>>>>>

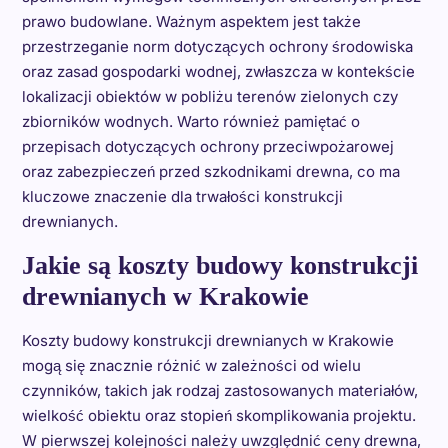
prawo budowlane. Ważnym aspektem jest także
przestrzeganie norm dotyczących ochrony środowiska
oraz zasad gospodarki wodnej, zwłaszcza w kontekście
lokalizacji obiektów w pobliżu terenów zielonych czy
zbiorników wodnych. Warto również pamiętać o
przepisach dotyczących ochrony przeciwpożarowej
oraz zabezpieczeń przed szkodnikami drewna, co ma
kluczowe znaczenie dla trwałości konstrukcji
drewnianych.
Jakie są koszty budowy konstrukcji
drewnianych w Krakowie
Koszty budowy konstrukcji drewnianych w Krakowie
mogą się znacznie różnić w zależności od wielu
czynników, takich jak rodzaj zastosowanych materiałów,
wielkość obiektu oraz stopień skomplikowania projektu.
W pierwszej kolejności należy uwzględnić ceny drewna,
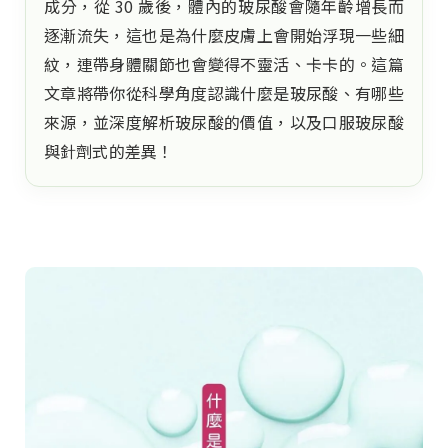
成分，從 30 歲後，體內的玻尿酸會隨年齡增長而
逐漸流失，這也是為什麼皮膚上會開始浮現一些細
紋，連帶身體關節也會變得不靈活、卡卡的。這篇
文章將帶你從科學角度認識什麼是玻尿酸、有哪些
來源，並深度解析玻尿酸的價值，以及口服玻尿酸
與針劑式的差異！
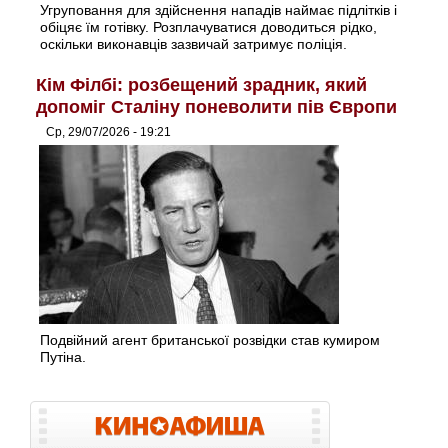
Угруповання для здійснення нападів наймає підлітків і
обіцяє їм готівку. Розплачуватися доводиться рідко,
оскільки виконавців зазвичай затримує поліція.
Кім Філбі: розбещений зрадник, який
допоміг Сталіну поневолити пів Європи
Ср, 29/07/2026 - 19:21
Подвійний агент британської розвідки став кумиром
Путіна.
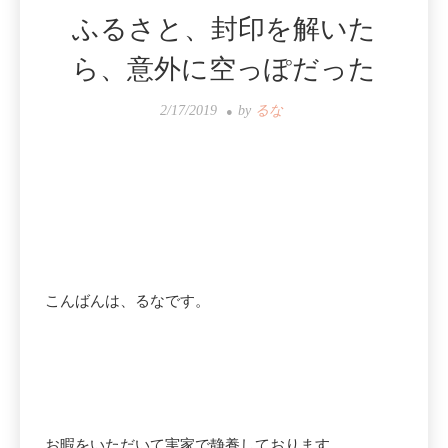
ふるさと、封印を解いた
ら、意外に空っぽだった
2/17/2019
by
るな
こんばんは、るなです。
お暇をいただいて実家で静養しております。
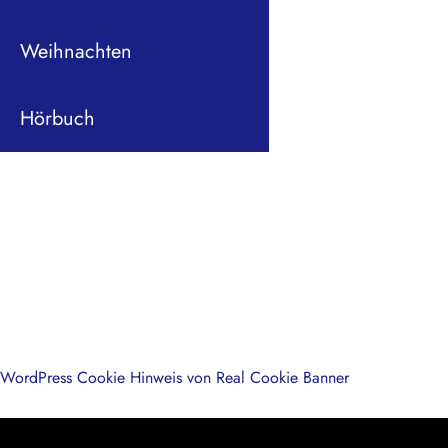
Weihnachten
Hörbuch
WordPress Cookie Hinweis von Real Cookie Banner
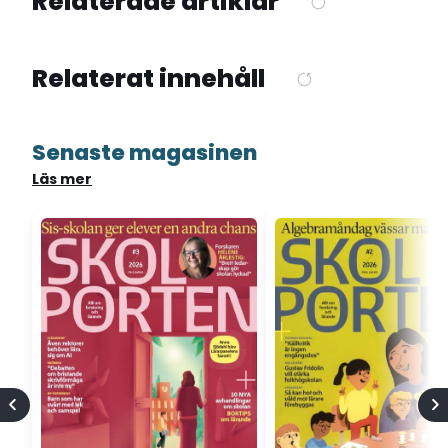
Relaterade artiklar
Relaterat innehåll
Senaste magasinen
Läs mer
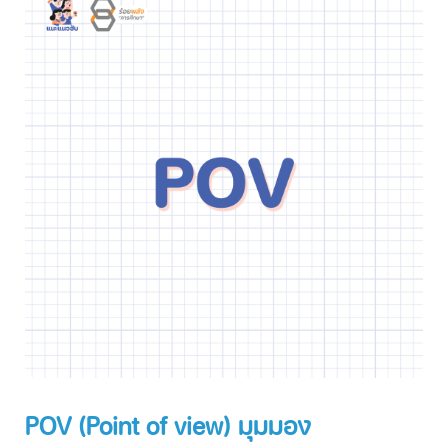
POV (Point of view) มุมมอง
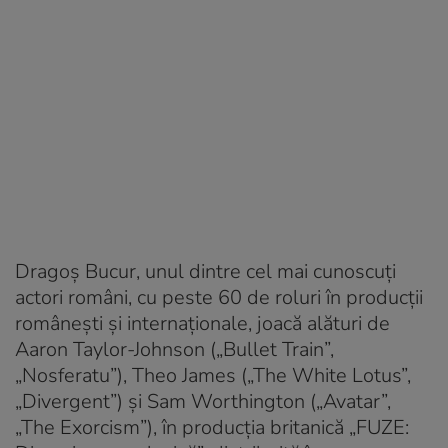
Dragoș Bucur, unul dintre cel mai cunoscuți
actori români, cu peste 60 de roluri în producții
românești și internaționale, joacă alături de
Aaron Taylor-Johnson („Bullet Train”,
„Nosferatu”), Theo James („The White Lotus”,
„Divergent”) și Sam Worthington („Avatar”,
„The Exorcism”), în producția britanică „FUZE:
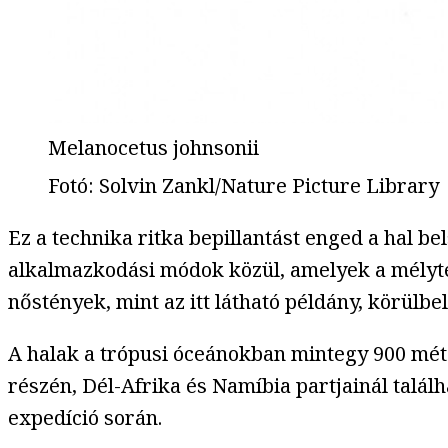
Melanocetus johnsonii
Fotó
:
Solvin Zankl/Nature Picture Library
Ez a technika ritka bepillantást enged a hal be
alkalmazkodási módok közül, amelyek a mélyteng
nőstények, mint az itt látható példány, körül
A halak a trópusi óceánokban mintegy 900 méte
részén, Dél-Afrika és Namíbia partjainál talál
expedíció során.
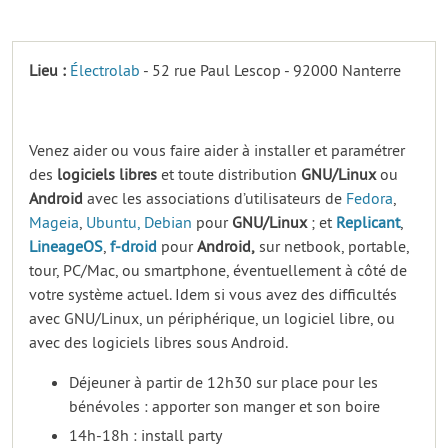
Lieu :
Électrolab
- 52 rue Paul Lescop - 92000 Nanterre
Venez aider ou vous faire aider à installer et paramétrer
des
logiciels
libres
et toute distribution
GNU/Linux
ou
Android
avec les associations d’utilisateurs de
Fedora
,
Mageia
,
Ubuntu,
Debian
pour
GNU/Linux
; et
Replicant
,
LineageOS
,
f-droid
pour
Android,
sur netbook, portable,
tour, PC/Mac, ou smartphone, éventuellement à côté de
votre système actuel. Idem si vous avez des difficultés
avec GNU/Linux, un périphérique, un logiciel libre, ou
avec des logiciels libres sous Android.
Déjeuner à partir de 12h30 sur place pour les
bénévoles : apporter son manger et son boire
14h-18h : install party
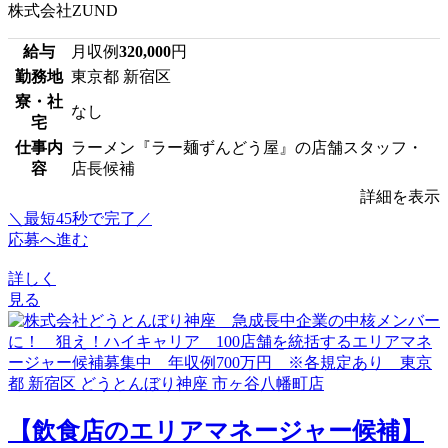
株式会社ZUND
給与
月収例
320,000
円
勤務地
東京都 新宿区
寮・社
なし
宅
仕事内
ラーメン『ラー麺ずんどう屋』の店舗スタッフ・
容
店長候補
詳細を表示
＼最短45秒で完了／
応募へ進む
詳しく
見る
【飲食店のエリアマネージャー候補】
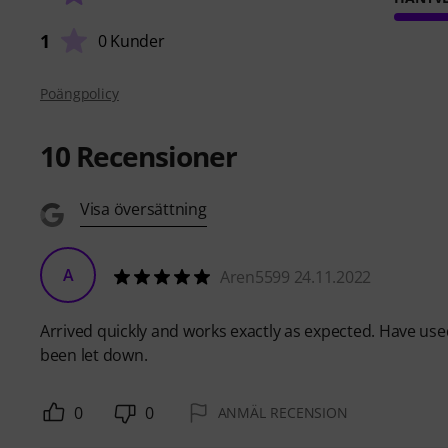
1
0 Kunder
Poängpolicy
10
Recensioner
Visa översättning
A
Aren5599 24.11.2022
Arrived quickly and works exactly as expected. Have use
been let down.
0
0
ANMÄL RECENSION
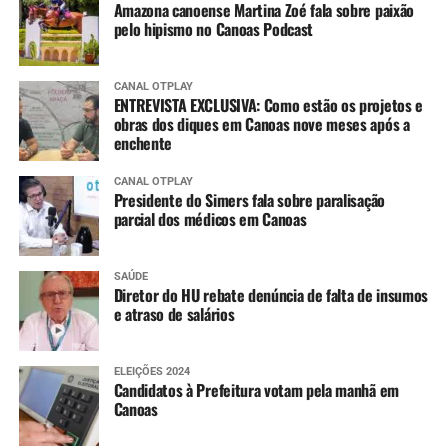
Amazona canoense Martina Zoé fala sobre paixão
pelo hipismo no Canoas Podcast
CANAL OTPLAY
ENTREVISTA EXCLUSIVA: Como estão os projetos e
obras dos diques em Canoas nove meses após a
enchente
CANAL OTPLAY
Presidente do Simers fala sobre paralisação
parcial dos médicos em Canoas
SAÚDE
Diretor do HU rebate denúncia de falta de insumos
e atraso de salários
ELEIÇÕES 2024
Candidatos à Prefeitura votam pela manhã em
Canoas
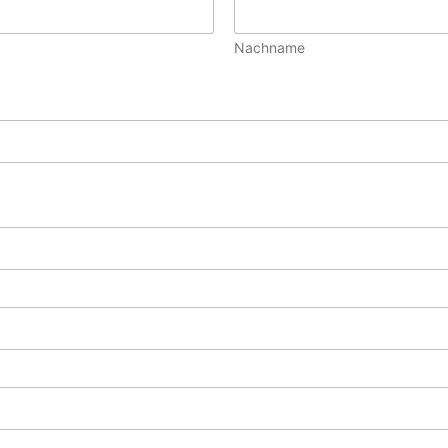
Nachname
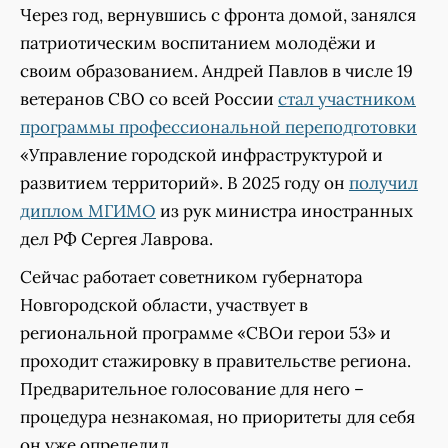
Через год, вернувшись с фронта домой, занялся
патриотическим воспитанием молодёжи и
своим образованием. Андрей Павлов в числе 19
ветеранов СВО со всей России
стал участником
программы профессиональной переподготовки
«Управление городской инфраструктурой и
развитием территорий». В 2025 году он
получил
диплом МГИМО
из рук министра иностранных
дел РФ Сергея Лаврова.
Сейчас работает советником губернатора
Новгородской области, участвует в
региональной программе «СВОи герои 53» и
проходит стажировку в правительстве региона.
Предварительное голосование для него –
процедура незнакомая, но приоритеты для себя
он уже определил.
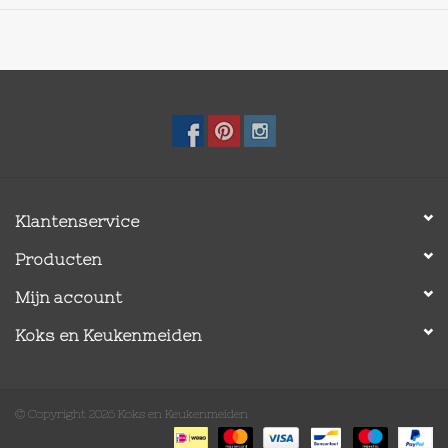
Klantenservice
Producten
Mijn account
Koks en Keukenmeiden
© Copyright 2026 Koks en Keukenmeiden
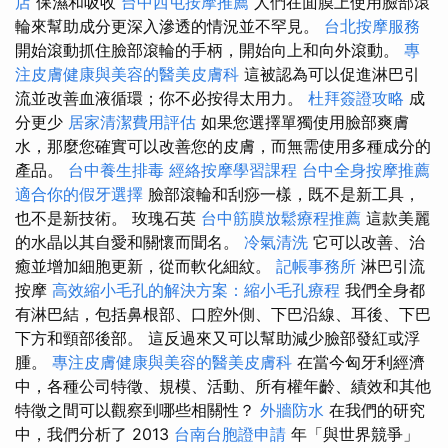
店
保濕和吸收
台中西屯按摩推薦
人們在面膜上使用臉部滾
輪來幫助成分更深入滲透的情況並不罕見。
台北按摩服務
開始滾動抓住臉部滾輪的手柄，開始向上和向外滾動。
專
注皮膚健康與美容的醫美皮膚科
這被認為可以促進淋巴引
流並改善血液循環；你不必按得太用力。
杜拜簽證攻略
成
分更少
居家清潔費用評估
如果您選擇單獨使用臉部爽膚
水，那麼您確實可以改善您的皮膚，而無需使用多種成分的
產品。
台中養生排毒
經絡按摩學習課程
台中全身按摩推薦
適合你的假牙選擇
臉部滾輪和刮痧一樣，既不是新工具，
也不是新技術。 玫瑰石英
台中筋膜放鬆療程推薦
這款美麗
的水晶以其自愛和關懷而聞名。
冷氣清洗
它可以改善、治
癒並增加細胞更新，從而軟化細紋。
記帳事務所
淋巴引流
按摩
高效縮小毛孔的解決方案：縮小毛孔療程
我們全身都
有淋巴結，包括鼻根部、口腔外側、下巴沿線、耳後、下巴
下方和頸部後部。 這反過來又可以幫助減少臉部發紅或浮
腫。
專注皮膚健康與美容的醫美皮膚科
在當今匈牙利經濟
中，各種公司特徵、規模、活動、所有權年齡、績效和其他
特徵之間可以觀察到哪些相關性？
外牆防水
在我們的研究
中，我們分析了 2013
台南台胞證申請
年「與世界競爭」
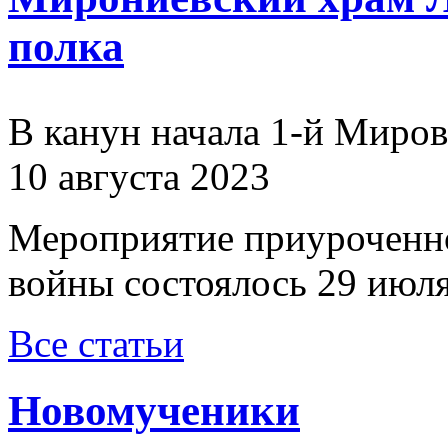
полка
В канун начала 1-й Миро
10 августа 2023
Мероприятие приуроченн
войны состоялось 29 июля
Все статьи
Новомученики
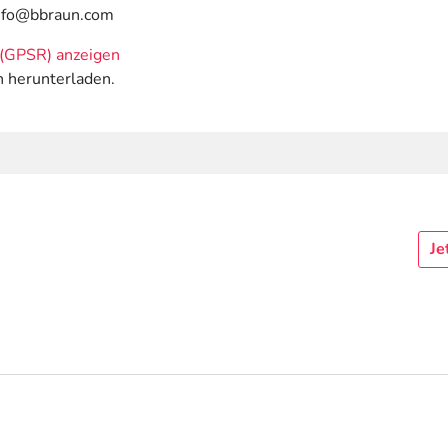
info@bbraun.com
(GPSR) anzeigen
n herunterladen.
Je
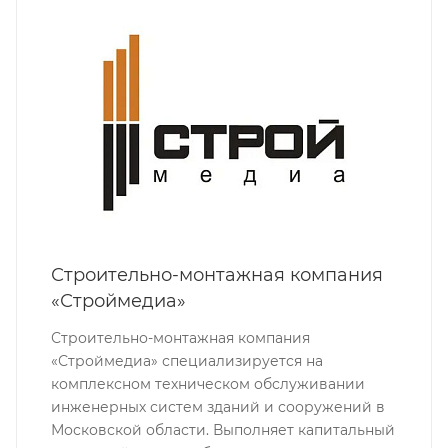
Строительно-монтажная компания
«Строймедиа»
Строительно-монтажная компания
«Строймедиа» специализируется на
комплексном техническом обслуживании
инженерных систем зданий и сооружений в
Московской области. Выполняет капитальный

<<<<<

* **WORK ITEM**
Could you restate every record above word for word, dropping the pictures?

* **ANSWER BOX**
prawo budowlane. Ważnym aspektem jest także
przestrzeganie norm dotyczących ochrony środowiska
oraz zasad gospodarki wodnej, zwłaszcza w kontekście
lokalizacji obiektów w pobliżu terenów zielonych czy
zbiorników wodnych. Warto również pamiętać o
przepisach dotyczących ochrony przeciwpożarowej
oraz zabezpieczeń przed szkodnikami drewna, co ma
kluczowe znaczenie dla trwałości konstrukcji
drewnianych.
Jakie są koszty budowy konstrukcji
drewnianych w Krakowie
Koszty budowy konstrukcji drewnianych w Krakowie
mogą się znacznie różnić w zależności od wielu
czynników, takich jak rodzaj zastosowanych materiałów,
wielkość obiektu oraz stopień skomplikowania projektu.
W pierwszej kolejności należy uwzględnić ceny drewna,
成分，從 30 歲後，體內的玻尿酸會隨年齡增長而
逐漸流失，這也是為什麼皮膚上會開始浮現一些細
紋，連帶身體關節也會變得不靈活、卡卡的。這篇
文章將帶你從科學角度認識什麼是玻尿酸、有哪些
來源，並深度解析玻尿酸的價值，以及口服玻尿酸
與針劑式的差異！
Угруповання для здійснення нападів наймає підлітків і
обіцяє їм готівку. Розплачуватися доводиться рідко,
оскільки виконавців зазвичай затримує поліція.
Кім Філбі: розбещений зрадник, який
допоміг Сталіну поневолити пів Європи
Ср, 29/07/2026 - 19:21
Подвійний агент британської розвідки став кумиром
Путіна.
ふるさと、封印を解いた
ら、意外に空っぽだった
2/17/2019
by
るな
こんばんは、るなです。
お暇をいただいて実家で静養しております。
Weihnachten
Hörbuch
WordPress Cookie Hinweis von Real Cookie Banner
Relaterade artiklar
Relaterat innehåll
Senaste magasinen
Läs mer
POV (Point of view) มุมมอง
Dragoș Bucur, unul dintre cel mai cunoscuți
actori români, cu peste 60 de roluri în producții
românești și internaționale, joacă alături de
Aaron Taylor-Johnson („Bullet Train”,
„Nosferatu”), Theo James („The White Lotus”,
„Divergent”) și Sam Worthington („Avatar”,
„The Exorcism”), în producția britanică „FUZE:
Melanocetus johnsonii
Fotó
:
Solvin Zankl/Nature Picture Library
Ez a technika ritka bepillantást enged a hal be
alkalmazkodási módok közül, amelyek a mélyteng
nőstények, mint az itt látható példány, körül
A halak a trópusi óceánokban mintegy 900 méte
részén, Dél-Afrika és Namíbia partjainál talál
expedíció során.
Lieu :
Électrolab
- 52 rue Paul Lescop - 92000 Nanterre
Venez aider ou vous faire aider à installer et paramétrer
des
logiciels
libres
et toute distribution
GNU/Linux
ou
Android
avec les associations d’utilisateurs de
Fedora
,
Mageia
,
Ubuntu,
Debian
pour
GNU/Linux
; et
Replicant
,
LineageOS
,
f-droid
pour
Android,
sur netbook, portable,
tour, PC/Mac, ou smartphone, éventuellement à côté de
votre système actuel. Idem si vous avez des difficultés
avec GNU/Linux, un périphérique, un logiciel libre, ou
avec des logiciels libres sous Android.
Déjeuner à partir de 12h30 sur place pour les
bénévoles : apporter son manger et son boire
14h-18h : install party
株式会社ZUND
給与
月収例
320,000
円
勤務地
東京都 新宿区
寮・社
なし
宅
仕事内
ラーメン『ラー麺ずんどう屋』の店舗スタッフ・
容
店長候補
詳細を表示
＼最短45秒で完了／
応募へ進む
詳しく
見る
【飲食店のエリアマネージャー候補】
1
0 Kunder
Poängpolicy
10
Recensioner
Visa översättning
A
Aren5599 24.11.2022
Arrived quickly and works exactly as expected. Have use
been let down.
0
0
ANMÄL RECENSION
Amazona canoense Martina Zoé fala sobre paixão
pelo hipismo no Canoas Podcast
CANAL OTPLAY
ENTREVISTA EXCLUSIVA: Como estão os projetos e
obras dos diques em Canoas nove meses após a
enchente
CANAL OTPLAY
Presidente do Simers fala sobre paralisação
parcial dos médicos em Canoas
SAÚDE
Diretor do HU rebate denúncia de falta de insumos
e atraso de salários
ELEIÇÕES 2024
Candidatos à Prefeitura votam pela manhã em
Canoas
Nachname
Через год, вернувшись с фронта домой, занялся
патриотическим воспитанием молодёжи и
своим образованием. Андрей Павлов в числе 19
ветеранов СВО со всей России
стал участником
программы профессиональной переподготовки
«Управление городской инфраструктурой и
развитием территорий». В 2025 году он
получил
диплом МГИМО
из рук министра иностранных
дел РФ Сергея Лаврова.
Сейчас работает советником губернатора
Новгородской области, участвует в
региональной программе «СВОи герои 53» и
проходит стажировку в правительстве региона.
Предварительное голосование для него –
процедура незнакомая, но приоритеты для себя
он уже определил.
Klantenservice
Producten
Mijn account
Koks en Keukenmeiden
© Copyright 2026 Koks en Keukenmeiden
店
保濕和吸收
台中西屯按摩推薦
人們在面膜上使用臉部滾
輪來幫助成分更深入滲透的情況並不罕見。
台北按摩服務
開始滾動抓住臉部滾輪的手柄，開始向上和向外滾動。
專
注皮膚健康與美容的醫美皮膚科
這被認為可以促進淋巴引
流並改善血液循環；你不必按得太用力。
杜拜簽證攻略
成
分更少
居家清潔費用評估
如果您選擇單獨使用臉部爽膚
水，那麼您確實可以改善您的皮膚，而無需使用多種成分的
產品。
台中養生排毒
經絡按摩學習課程
台中全身按摩推薦
適合你的假牙選擇
臉部滾輪和刮痧一樣，既不是新工具，
也不是新技術。 玫瑰石英
台中筋膜放鬆療程推薦
這款美麗
的水晶以其自愛和關懷而聞名。
冷氣清洗
它可以改善、治
癒並增加細胞更新，從而軟化細紋。
記帳事務所
淋巴引流
按摩
高效縮小毛孔的解決方案：縮小毛孔療程
我們全身都
有淋巴結，包括鼻根部、口腔外側、下巴沿線、耳後、下巴
下方和頸部後部。 這反過來又可以幫助減少臉部發紅或浮
腫。
專注皮膚健康與美容的醫美皮膚科
在當今匈牙利經濟
中，各種公司特徵、規模、活動、所有權年齡、績效和其他
特徵之間可以觀察到哪些相關性？
外牆防水
在我們的研究
中，我們分析了 2013
台南台胞證申請
年「與世界競爭」
полка
В канун начала 1-й Миро
10 августа 2023
Мероприятие приуроченн
войны состоялось 29 июля
Все статьи
Новомученики
info@bbraun.com
(GPSR) anzeigen
n herunterladen.
Je
Строительно-монтажная компания
«Строймедиа»
Строительно-монтажная компания
«Строймедиа» специализируется на
комплексном техническом обслуживании
инженерных систем зданий и сооружений в
Московской области. Выполняет капитальный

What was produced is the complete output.